Frank and Lily did not have any children but were very happy together. They often realaxed on the wide veranda watching the river traffic. When Frank discovered he had prostate cancer in 1929, he drowned himself in the river. Ivy fell on hard times during the depression and took in boarders to make ends meet. She lived to ninety, was an early environmentalist, helped to bring the right to vote for women, was active in providing better homes for black families and sought to improve the lot of the Indians. Another strong woman.


Rumour has it there is a ghost in the bedroom where her brother Albert died. Apparently he was a dandy, a heavy drinker and a womanizer and has shown himself to a few young women over the years. He did not appear while I was there. I decided not to take it personally.

It was so great to be able to step back in time and experience life in this part of North America before high rises, traffic jams, shopping malls and crazy spring break students. I applaud the city of Fort Lauderdale for preserving these sights.

4 Responses to "Historic Houses of Fort Lauderdale II"

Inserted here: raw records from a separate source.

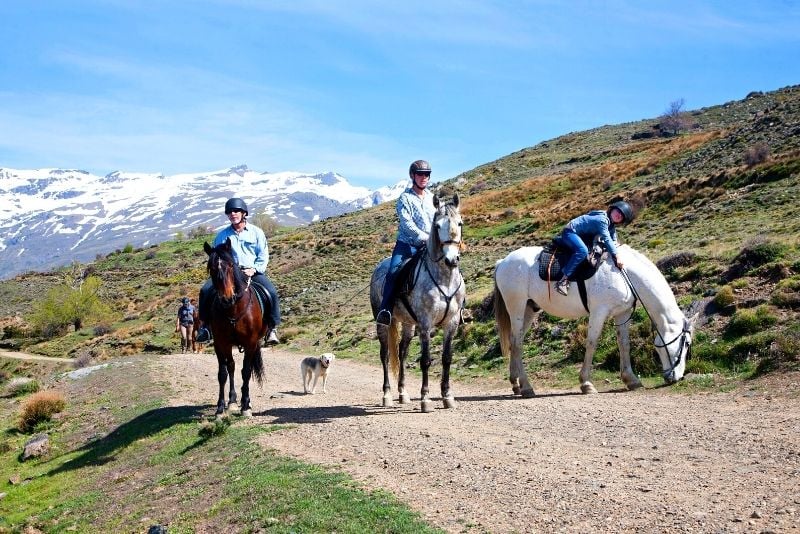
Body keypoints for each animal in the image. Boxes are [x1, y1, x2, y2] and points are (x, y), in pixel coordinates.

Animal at [205, 239, 268, 418]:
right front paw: (220, 408)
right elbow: (223, 373)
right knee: (231, 366)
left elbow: (246, 372)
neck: (233, 309)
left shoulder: (250, 342)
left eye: (231, 265)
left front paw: (246, 406)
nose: (227, 298)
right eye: (211, 268)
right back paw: (232, 401)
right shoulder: (220, 343)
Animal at [490, 244, 696, 398]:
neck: (624, 274)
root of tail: (503, 262)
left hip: (529, 309)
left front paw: (631, 380)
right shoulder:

I enjoyed this, as I love hearing the history of a place anchored in the everyday lives of regular people. Thank you for this.

Thanks for stopping by. I am so glad you enjoyed this post. I was particularly impressed by the intelligent, strong women that belonged to that era. But then, we have both written about strong, quick thinking young women in our books.

Another great find. After our trips to the historic districts of Charleston, SC, and Savannah, GA, my curiosity has been piqued to learn of these other wonderful places and the story they have to tell of those who lived among them. Thanks for sharing these with us.

I am glad I took the effort to search these places out. It made my trip worth while! I would love to visit Charleston and Savannah someday for the history.